Peggy, meanwhile, was finally reunited with Abe the Journalist, who I originally liked. But Abe proved himself to be a little lacking in wooing capabilities and managed to offend her and her work. He didn’t get why she can’t get worked up about civil rights; when she explained that it’s because she doesn’t have much in the way of rights either, he laughed. I swear, Peggy is going to be Gloria Steinem by the end of the decade.
And last, but certainly not least, Miss Blankenship left us all too soon. Some jokes were made at her expense; Roger eulogized her as “dying like she lived: surrounded by people whose phones she answered,” and another in the office said her cause of death was Don Draper. I thought Bert’s sorrow over her loss mirrored Roger’s feelings for Joan. I think Miss Blankenship’s death certainly reminded the office’s women of an ugly truth: their lives are devoted to mens’ interests.
The closing shot looked like a still from “Three Pennies in a Fountain”: three women, unlucky in love, sharing an elevator. Not sure what it signified, but I was struck by the picture of those closing moments: woman after woman after woman in the workplace. The world is changing, and quickly.
The good old “Mad Men” identity construction arc was back in “The Beautiful Girls.” In the past, we’ve seen a lot of this storyline as it relates to Don Draper, but what resonated most about this episode, for me, was the faces the women of SCDP put on to get what they want, and how falling flat on them (sometimes literally) is an inevitability.
It’s strange — I thought I would be excited beyond belief for THE RETURN OF ROGER AND JOAN, but watching Joan compromise the morals she’s worked so hard to establish and maintain was oddly disquieting. It seems like Joan’s desperation is wearing her down, and with her husband no longer physically present, she’s losing the firm grip she once had on her “married woman” persona.
Faye also lost it a little this episode. Her “cool and collected” mask cracked, and she let on to Don that she wanted to have the DTR and wondered sometimes if and when she would meet his children. She’s not used to being “dating Faye,” and having to preserve this nonchalance in the face of notorious womanizer Don Draper can’t be easy.

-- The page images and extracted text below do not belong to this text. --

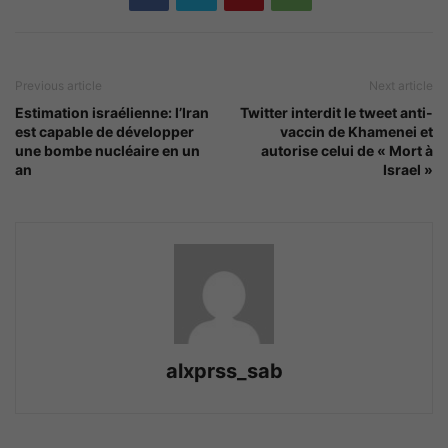
Previous article
Next article
Estimation israélienne: l’Iran
Twitter interdit le tweet anti-
est capable de développer
vaccin de Khamenei et
une bombe nucléaire en un
autorise celui de « Mort à
an
Israel »
alxprss_sab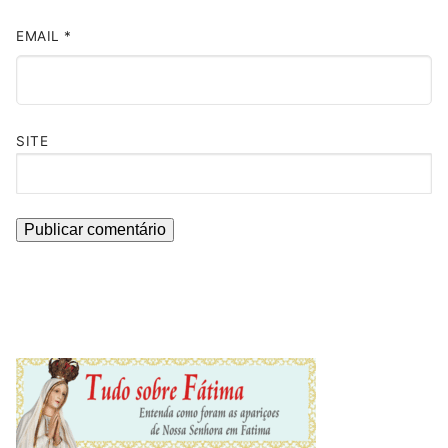
EMAIL
*
SITE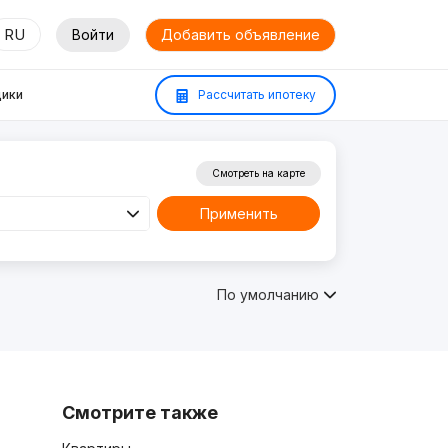
RU
Войти
Добавить объявление
ики
Рассчитать ипотеку
Смотреть на карте
Применить
По умолчанию
Смотрите также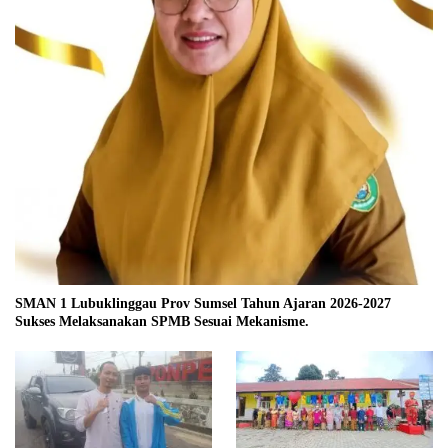
SMAN 1 Lubuklinggau Prov Sumsel Tahun Ajaran 2026-2027
Sukses Melaksanakan SPMB Sesuai Mekanisme.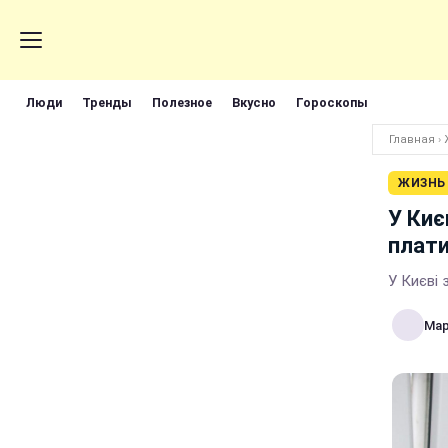
Люди
Тренды
Полезное
Вкусно
Гороскопы
Главная
›
ЖИЗНЬ
У Киє
плат
У Києві
Мар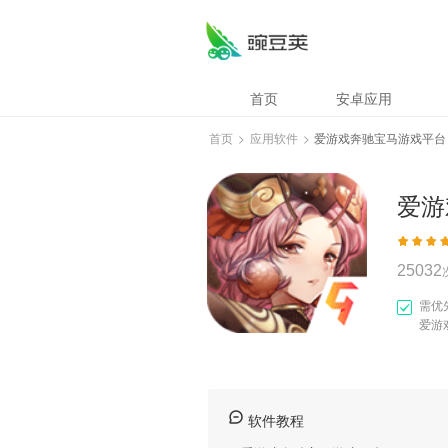
爱游戏奔驰宝马游
首页
安卓应用
首页
>
应用软件
>
爱游戏奔驰宝马游戏平台
爱游
25032
需优
爱游
软件教程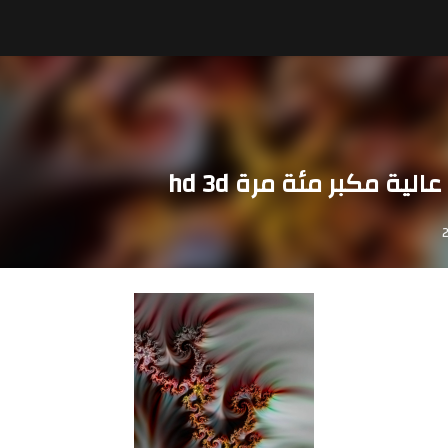
ية مكبر مئة مرة hd 3d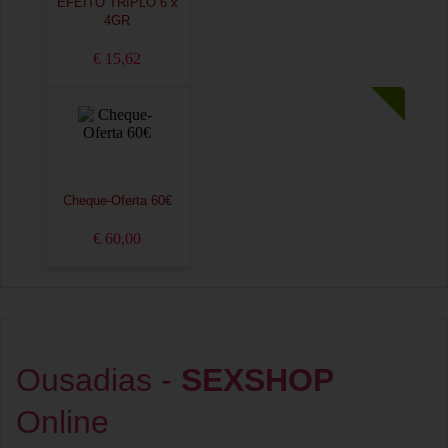
EFEITO TRIPLO 6 x
4GR
€ 15,62
Cheque-Oferta 60€
€ 60,00
Ousadias -
SEXSHOP
Online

In many ways, Peggy has been lying to herself more than any of the women, going so far as to alter the way she speaks to better play her role. “One more drink and it’ll come out,” she jokes about her Brooklyn accent. But it isn’t a joke; it’s indicative of a larger problem that she has. Peggy is fully capable of deeper understanding of the social and political climate, but until now, she’s chosen to ignore the incongruity between what she does and how she feels – between who she really is and who Madison Avenue says she should be. When her date forces her to scrutinize her actions, the wheels in Peggy’s mind are set, perhaps irrevocably, in motion.
I can’t wait to watch our budding activist reconcile her political and moral ideologies with her work at SCDP. Pushing social awareness onto her colleagues is going to be an uphill battle, but as Mrs. Blankenship pointed out, theirs “is a profession of sadists and masochists,” and we know which one Peggy is. Let’s just hope she doesn’t end up dying at her desk.